Ward, 51, is set to be arraigned Sept. 18 in Thurston County Superior Court. He left his job about a year ago, after the auditor’s report was released, according to a woman who answered the phone at the Cemetery District. She declined further comment.
Ward’s attorney, Ken Valz, said Friday that his client “will be found innocent of all charges once the details are disclosed.”
The Yelm Cemetery District is one of two cemetery districts in Thurston County. It is paid for by revenue from the sale of cemetery lots, cemetery services, taxpayers and private donations. Each cemetery district elects a three-person nonpartisan board of commissioners. The Thurston County treasurer acts as the “bank” for the districts.
According to Ward’s charging documents:
In 2010, Yelm Cemetery recorded revenues of $181,828, with $134,512 coming from property taxes, $3,791 from interest and $43,525 from the sales of products and services, such as plots and charges for burials.

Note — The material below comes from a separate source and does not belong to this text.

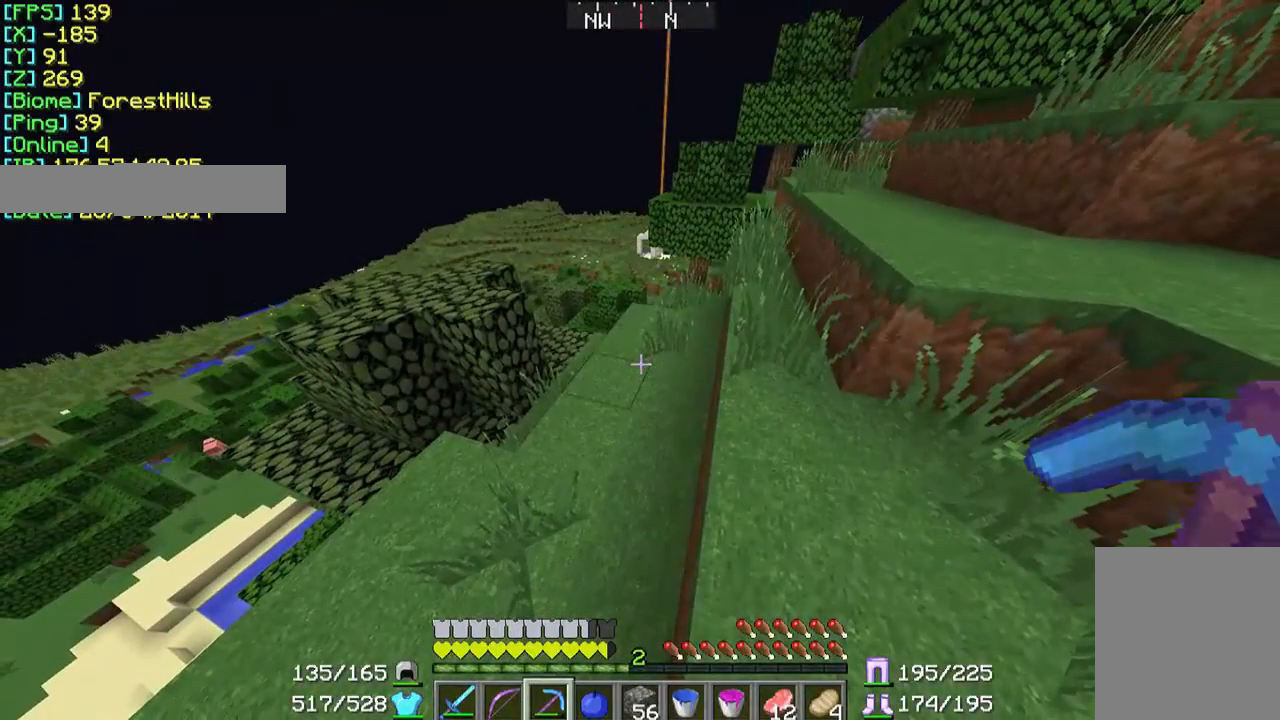
{"keys": ["a", "w"], "mouse": [], "events": [[167, "w", "down"], [367, "a", "down"]]}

In April 2011, a resident contacted the state auditor with concerns about “a possible conflict of interest,” saying Ward was using cemetery district resources for personal use and was using public money to advertise his personal business. When the auditor inquired with the county treasurer, it learned that Ward “had deposited some of his own personal checks into the cemetery’s account with the Treasurer’s Office.”

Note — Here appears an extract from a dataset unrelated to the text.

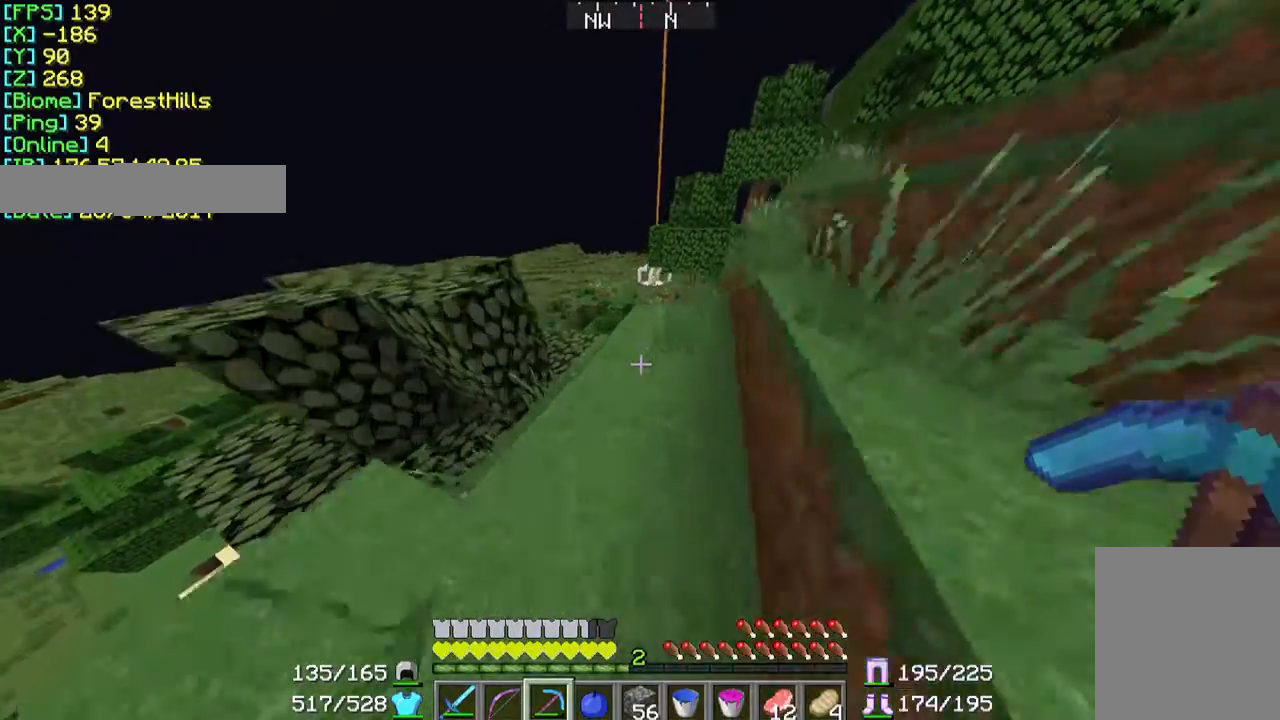
{"keys": [], "mouse": [], "events": [[233, "a", "up"], [467, "w", "up"]]}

The auditor’s office began an investigation.
An employee with the auditor’s office found that Ward kept two sets of books. There were 128 occurrences when the cemetery received no money or only a portion of what was due for products and services, totaling about $41,925 in funds lost.
The auditor also found:
Ward gave himself raises of 0.1 percent in 2009 and 2.5 percent each in 2009-11 that were not authorized by the cemetery board. The overpayments total $1,612.
Between January 2006 and May 2011, Ward paid for $17,520 in employee benefits with district funds rather than personal funds.
He used a district credit card to make purchases, then claimed the items on reimbursement requests, resulting in an overpayment of $1,010.
The auditor reported a total loss of about $62,000 to the cemetery. In charging documents, the Prosecuting Attorney’s Office notes that additional irregularities resulted in about $22,000 to $24,000 in additional losses. They weren’t considered fraud because they either were done with the board’s awareness or were later approved by the board.